(Text block)
Our plan for a more secure npm supply chain- 1737

Xavier René-Corail - GitHub    Reference →Posted 5 Months Ago
  • Recent attacks on the NPM ecosystem have scared the security industry. A simple compromised package is enough to infiltrate all Fortune 500 companies at once. Several high-profile hacks of NPM maintainer accounts have led to the addition of post-install scripts to steal secrets. GitHub removed the compromised packages and blocks the addition of new packages with the attacks' IoCs.
  • So, what's the next step then? We cannot let this continue happening. GitHub has decided to force 2FA for local publishing of NPM packages. Additionally, many aspects related to tokens will be updated. The deprecation of classic tokens, TOTP 2FA will be deprecated, granular tokens will contain scoped permissions and have short expirations, and the 2FA option for local package publishing will no longer be bypassable.
  • The next step is to make Trusted Publishing a more prominent feature, as described here. Instead of using tokens within the build pipeline, short-lived and tightly scoped OIDC identity tokens will be utilized. PyPI pioneered this approach and has since been adopted by many other ecosystems.
(End Text block)
> Problem
From the npm supply chain post, list each change named in the sentence that begins "The deprecation of classic tokens".
(The data)
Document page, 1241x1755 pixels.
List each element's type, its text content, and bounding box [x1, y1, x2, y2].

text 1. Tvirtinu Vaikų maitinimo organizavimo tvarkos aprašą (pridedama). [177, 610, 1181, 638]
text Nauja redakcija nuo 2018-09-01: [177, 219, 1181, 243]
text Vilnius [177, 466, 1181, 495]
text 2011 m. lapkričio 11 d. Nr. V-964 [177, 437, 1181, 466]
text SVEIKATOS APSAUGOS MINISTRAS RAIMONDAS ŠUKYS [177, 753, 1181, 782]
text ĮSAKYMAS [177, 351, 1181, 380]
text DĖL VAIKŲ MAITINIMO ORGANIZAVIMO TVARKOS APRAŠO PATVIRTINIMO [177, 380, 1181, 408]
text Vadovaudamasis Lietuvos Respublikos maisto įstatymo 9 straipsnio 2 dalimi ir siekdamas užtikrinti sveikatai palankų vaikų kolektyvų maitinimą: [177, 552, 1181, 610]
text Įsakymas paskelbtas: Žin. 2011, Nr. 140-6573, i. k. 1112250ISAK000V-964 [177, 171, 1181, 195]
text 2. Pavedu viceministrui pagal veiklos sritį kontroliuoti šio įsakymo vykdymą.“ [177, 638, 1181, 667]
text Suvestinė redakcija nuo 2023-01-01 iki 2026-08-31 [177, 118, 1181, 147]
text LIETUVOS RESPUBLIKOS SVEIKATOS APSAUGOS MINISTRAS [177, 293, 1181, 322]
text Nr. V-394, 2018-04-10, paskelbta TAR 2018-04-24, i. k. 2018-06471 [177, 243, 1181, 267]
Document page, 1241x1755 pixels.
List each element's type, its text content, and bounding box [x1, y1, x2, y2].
(End The data)
> Result of this task
- Classic tokens will be deprecated.
- TOTP 2FA will be deprecated.
- Granular tokens will contain scoped permissions and have short expirations.
- The 2FA option for local package publishing will no longer be bypassable.